- From: Eric A. Meyer <eric@meyerweb.com>
- Date: Fri, 2 Mar 2012 14:26:30 -0500
- To: www-style@w3.org
CSS Selectors are a powerful tool for precisely identifying any
piece (or pieces) of a document. It's always seemed like they might
be useful in contexts beyond applying style information. For
example, hypertext anchors desperately need a toolset with that kind
of power. Right now, the vast majority of links point to a document
as a whole, even when referring to a specific piece of the document.

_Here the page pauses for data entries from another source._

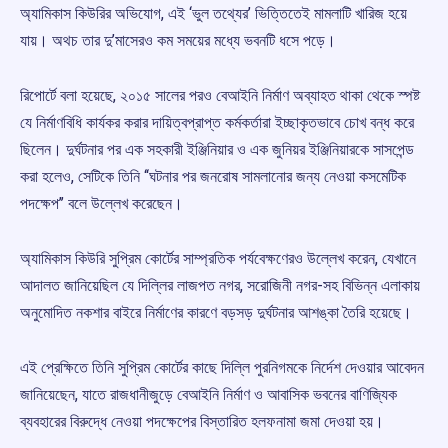
অ্যামিকাস কিউরির অভিযোগ, এই ‘ভুল তথ্যের’ ভিত্তিতেই মামলাটি খারিজ হয়ে
যায়। অথচ তার দু’মাসেরও কম সময়ের মধ্যে ভবনটি ধসে পড়ে।
রিপোর্টে বলা হয়েছে, ২০১৫ সালের পরও বেআইনি নির্মাণ অব্যাহত থাকা থেকে স্পষ্ট
যে নির্মাণবিধি কার্যকর করার দায়িত্বপ্রাপ্ত কর্মকর্তারা ইচ্ছাকৃতভাবে চোখ বন্ধ করে
ছিলেন। দুর্ঘটনার পর এক সহকারী ইঞ্জিনিয়ার ও এক জুনিয়র ইঞ্জিনিয়ারকে সাসপেন্ড
করা হলেও, সেটিকে তিনি ‘‘ঘটনার পর জনরোষ সামলানোর জন্য নেওয়া কসমেটিক
পদক্ষেপ’’ বলে উল্লেখ করেছেন।
অ্যামিকাস কিউরি সুপ্রিম কোর্টের সাম্প্রতিক পর্যবেক্ষণেরও উল্লেখ করেন, যেখানে
আদালত জানিয়েছিল যে দিল্লির লাজপত নগর, সরোজিনী নগর-সহ বিভিন্ন এলাকায়
অনুমোদিত নকশার বাইরে নির্মাণের কারণে বড়সড় দুর্ঘটনার আশঙ্কা তৈরি হয়েছে।
এই প্রেক্ষিতে তিনি সুপ্রিম কোর্টের কাছে দিল্লি পুরনিগমকে নির্দেশ দেওয়ার আবেদন
জানিয়েছেন, যাতে রাজধানীজুড়ে বেআইনি নির্মাণ ও আবাসিক ভবনের বাণিজ্যিক
ব্যবহারের বিরুদ্ধে নেওয়া পদক্ষেপের বিস্তারিত হলফনামা জমা দেওয়া হয়।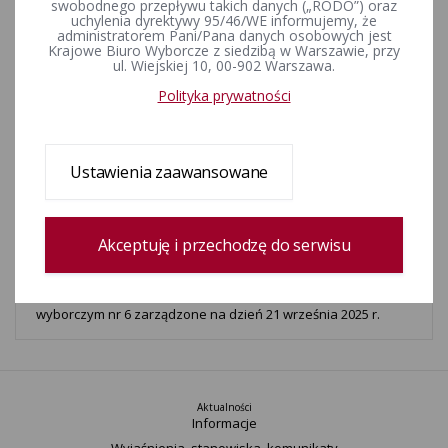
swobodnego przepływu takich danych („RODO”) oraz
uchylenia dyrektywy 95/46/WE informujemy, że
administratorem Pani/Pana danych osobowych jest
Krajowe Biuro Wyborcze z siedzibą w Warszawie, przy
Wybory uzupełniające do Rady Miejskiej w Sieniawie - 21
ul. Wiejskiej 10, 00-902 Warszawa.
września 2025 r., okręg nr 5
Polityka prywatności
Wybory uzupełniające do Rady Gminy Stara Dąbrowa
zarządzone na dzień 21 września 2025 r.
Ustawienia zaawansowane
Wybory uzupełniające do Rady Gminy Kościelisko w okręgu
wyborczym nr 3 zarządzone na dzień 21 września 2025 r.
Akceptuję i przechodzę do serwisu
Wybory uzupełniające do Rady Gminy Suchy Dąb w okręgu
wyborczym nr 6 zarządzone na dzień 21 września 2025 r.
Aktualności
Informacje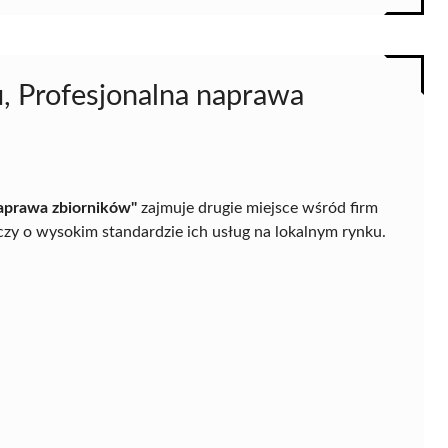
u, Profesjonalna naprawa
naprawa zbiorników"
zajmuje drugie miejsce wśród firm
zy o wysokim standardzie ich usług na lokalnym rynku.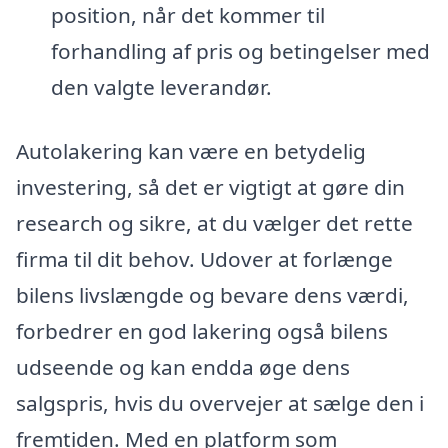
position, når det kommer til
forhandling af pris og betingelser med
den valgte leverandør.
Autolakering kan være en betydelig
investering, så det er vigtigt at gøre din
research og sikre, at du vælger det rette
firma til dit behov. Udover at forlænge
bilens livslængde og bevare dens værdi,
forbedrer en god lakering også bilens
udseende og kan endda øge dens
salgspris, hvis du overvejer at sælge den i
fremtiden. Med en platform som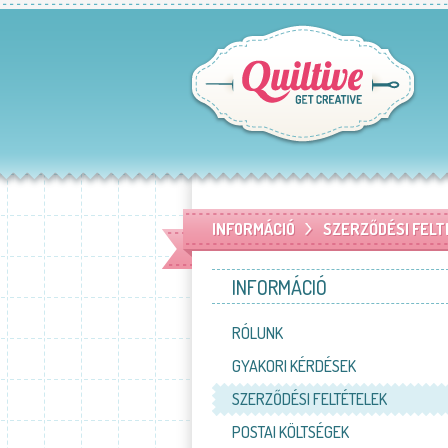
INFORMÁCIÓ
SZERZŐDÉSI FEL
INFORMÁCIÓ
RÓLUNK
GYAKORI KÉRDÉSEK
SZERZŐDÉSI FELTÉTELEK
POSTAI KÖLTSÉGEK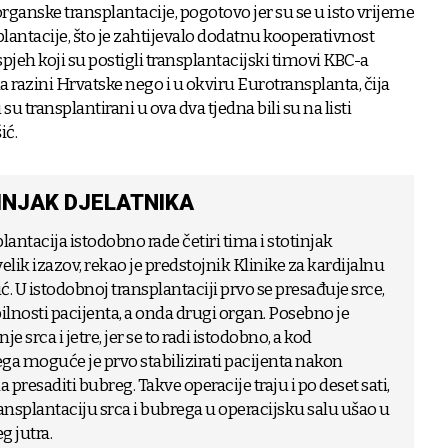
ganske transplantacije, pogotovo jer su se u isto vrijeme
lantacije, što je zahtijevalo dodatnu kooperativnost
pjeh koji su postigli transplantacijski timovi KBC-a
 razini Hrvatske nego i u okviru Eurotransplanta, čija
 su transplantirani u ova dva tjedna bili su na listi
ić.
TINJAK DJELATNIKA
ntacija istodobno rade četiri tima i stotinjak
 velik izazov, rekao je predstojnik Klinike za kardijalnu
. U istodobnoj transplantaciji prvo se presađuje srce,
nosti pacijenta, a onda drugi organ. Posebno je
je srca i jetre, jer se to radi istodobno, a kod
ega moguće je prvo stabilizirati pacijenta nakon
 presaditi bubreg. Takve operacije traju i po deset sati,
transplantaciju srca i bubrega u operacijsku salu ušao u
g jutra.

Unless there's an ID to address with a fragment, you can't point to a
specific element within a linked document, let alone a set of
elements.
That train of thought led Simon St.Laurent and me, with helpful
input from several smart folks, to write "CSS Selectors for Fragment
Identifiers":
http://simonstl.com/articles/cssFragID.html
Basically, this combines CSS selectors with a touch of XPointer
syntax to create an approach for linking to (or potentially from) any
point or points in a document. After a couple of decades of hoping
document maintainers might put in anchors, it's time to try something
more flexible. Note that this doesn't modify, extend, or otherwise
alter CSS Selectors! It simply proposes that we put them to work in
another context.
We're happy to say that as of this morning there is now (finally!)
a W3C Community Group to talk about the idea:
http://www.w3.org/community/cssselfrags/
We're just getting started, so please join the conversation!